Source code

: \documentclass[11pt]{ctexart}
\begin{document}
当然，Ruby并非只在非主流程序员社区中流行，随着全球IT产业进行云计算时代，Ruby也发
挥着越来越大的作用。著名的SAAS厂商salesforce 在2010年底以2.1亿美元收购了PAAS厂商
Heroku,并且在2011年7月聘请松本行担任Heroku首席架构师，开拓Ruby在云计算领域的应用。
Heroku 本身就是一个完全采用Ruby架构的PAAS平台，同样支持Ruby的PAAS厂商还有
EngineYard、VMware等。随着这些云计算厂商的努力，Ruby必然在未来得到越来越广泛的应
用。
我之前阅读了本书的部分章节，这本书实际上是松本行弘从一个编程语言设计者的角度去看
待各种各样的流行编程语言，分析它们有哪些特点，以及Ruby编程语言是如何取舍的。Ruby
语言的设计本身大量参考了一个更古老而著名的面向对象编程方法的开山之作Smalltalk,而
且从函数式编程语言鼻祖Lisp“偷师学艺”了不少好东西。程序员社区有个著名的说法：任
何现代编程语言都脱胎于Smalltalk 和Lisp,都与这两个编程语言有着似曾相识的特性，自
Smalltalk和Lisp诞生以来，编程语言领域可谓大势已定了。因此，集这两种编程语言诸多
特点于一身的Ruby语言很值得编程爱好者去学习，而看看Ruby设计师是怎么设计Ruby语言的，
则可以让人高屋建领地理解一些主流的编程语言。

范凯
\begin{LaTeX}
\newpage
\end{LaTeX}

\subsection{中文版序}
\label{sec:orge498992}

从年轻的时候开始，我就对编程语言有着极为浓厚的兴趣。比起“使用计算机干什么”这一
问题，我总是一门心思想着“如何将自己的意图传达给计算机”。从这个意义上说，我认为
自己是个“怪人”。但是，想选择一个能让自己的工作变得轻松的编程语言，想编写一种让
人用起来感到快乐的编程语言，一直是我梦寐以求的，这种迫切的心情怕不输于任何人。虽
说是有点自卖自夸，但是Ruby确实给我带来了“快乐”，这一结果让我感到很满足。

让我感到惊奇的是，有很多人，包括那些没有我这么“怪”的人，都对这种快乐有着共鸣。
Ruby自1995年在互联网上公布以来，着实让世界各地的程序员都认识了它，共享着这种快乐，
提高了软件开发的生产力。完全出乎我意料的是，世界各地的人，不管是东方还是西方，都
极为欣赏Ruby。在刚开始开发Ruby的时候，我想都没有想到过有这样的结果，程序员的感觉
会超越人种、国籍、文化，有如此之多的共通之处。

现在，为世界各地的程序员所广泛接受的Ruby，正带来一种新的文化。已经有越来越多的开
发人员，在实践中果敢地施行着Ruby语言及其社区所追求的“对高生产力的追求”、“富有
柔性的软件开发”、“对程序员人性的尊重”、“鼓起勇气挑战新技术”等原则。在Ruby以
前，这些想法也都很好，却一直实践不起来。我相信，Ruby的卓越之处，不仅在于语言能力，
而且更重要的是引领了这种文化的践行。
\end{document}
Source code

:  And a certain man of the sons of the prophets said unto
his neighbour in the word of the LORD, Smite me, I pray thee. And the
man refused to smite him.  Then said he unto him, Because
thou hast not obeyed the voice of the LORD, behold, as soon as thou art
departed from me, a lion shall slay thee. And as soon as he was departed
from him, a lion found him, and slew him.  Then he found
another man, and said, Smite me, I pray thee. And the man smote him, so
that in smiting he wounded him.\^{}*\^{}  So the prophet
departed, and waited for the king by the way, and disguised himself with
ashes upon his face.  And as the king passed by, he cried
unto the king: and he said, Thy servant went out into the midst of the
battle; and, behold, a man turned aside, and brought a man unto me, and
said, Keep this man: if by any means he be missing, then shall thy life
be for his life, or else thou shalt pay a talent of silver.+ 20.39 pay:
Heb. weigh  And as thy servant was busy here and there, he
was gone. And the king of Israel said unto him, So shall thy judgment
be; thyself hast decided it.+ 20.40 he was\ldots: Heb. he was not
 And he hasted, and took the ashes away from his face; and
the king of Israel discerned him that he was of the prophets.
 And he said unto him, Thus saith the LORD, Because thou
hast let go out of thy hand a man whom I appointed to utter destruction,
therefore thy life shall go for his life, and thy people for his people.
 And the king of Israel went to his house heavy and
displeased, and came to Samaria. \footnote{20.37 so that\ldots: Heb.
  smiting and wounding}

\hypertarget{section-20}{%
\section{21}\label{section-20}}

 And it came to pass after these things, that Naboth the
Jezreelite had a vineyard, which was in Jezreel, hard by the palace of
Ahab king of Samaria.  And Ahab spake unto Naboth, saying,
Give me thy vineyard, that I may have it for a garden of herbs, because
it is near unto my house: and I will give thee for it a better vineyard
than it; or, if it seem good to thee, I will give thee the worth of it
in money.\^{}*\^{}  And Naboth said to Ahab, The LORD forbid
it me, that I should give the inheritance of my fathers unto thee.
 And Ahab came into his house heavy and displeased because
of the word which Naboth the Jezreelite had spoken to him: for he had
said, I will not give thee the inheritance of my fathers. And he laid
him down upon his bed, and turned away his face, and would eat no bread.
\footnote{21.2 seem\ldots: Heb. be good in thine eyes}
=====
In the listing above, the lines from the one containing "hast let go" through the one containing "of the word" must be set down exactly, with no other lines.

### WRITTEN SOLUTION
hast let go out of thy hand a man whom I appointed to utter destruction,
therefore thy life shall go for his life, and thy people for his people.
 And the king of Israel went to his house heavy and
displeased, and came to Samaria. \footnote{20.37 so that\ldots: Heb.
  smiting and wounding}

\hypertarget{section-20}{%
\section{21}\label{section-20}}

 And it came to pass after these things, that Naboth the
Jezreelite had a vineyard, which was in Jezreel, hard by the palace of
Ahab king of Samaria.  And Ahab spake unto Naboth, saying,
Give me thy vineyard, that I may have it for a garden of herbs, because
it is near unto my house: and I will give thee for it a better vineyard
than it; or, if it seem good to thee, I will give thee the worth of it
in money.\^{}*\^{}  And Naboth said to Ahab, The LORD forbid
it me, that I should give the inheritance of my fathers unto thee.
 And Ahab came into his house heavy and displeased because
of the word which Naboth the Jezreelite had spoken to him: for he had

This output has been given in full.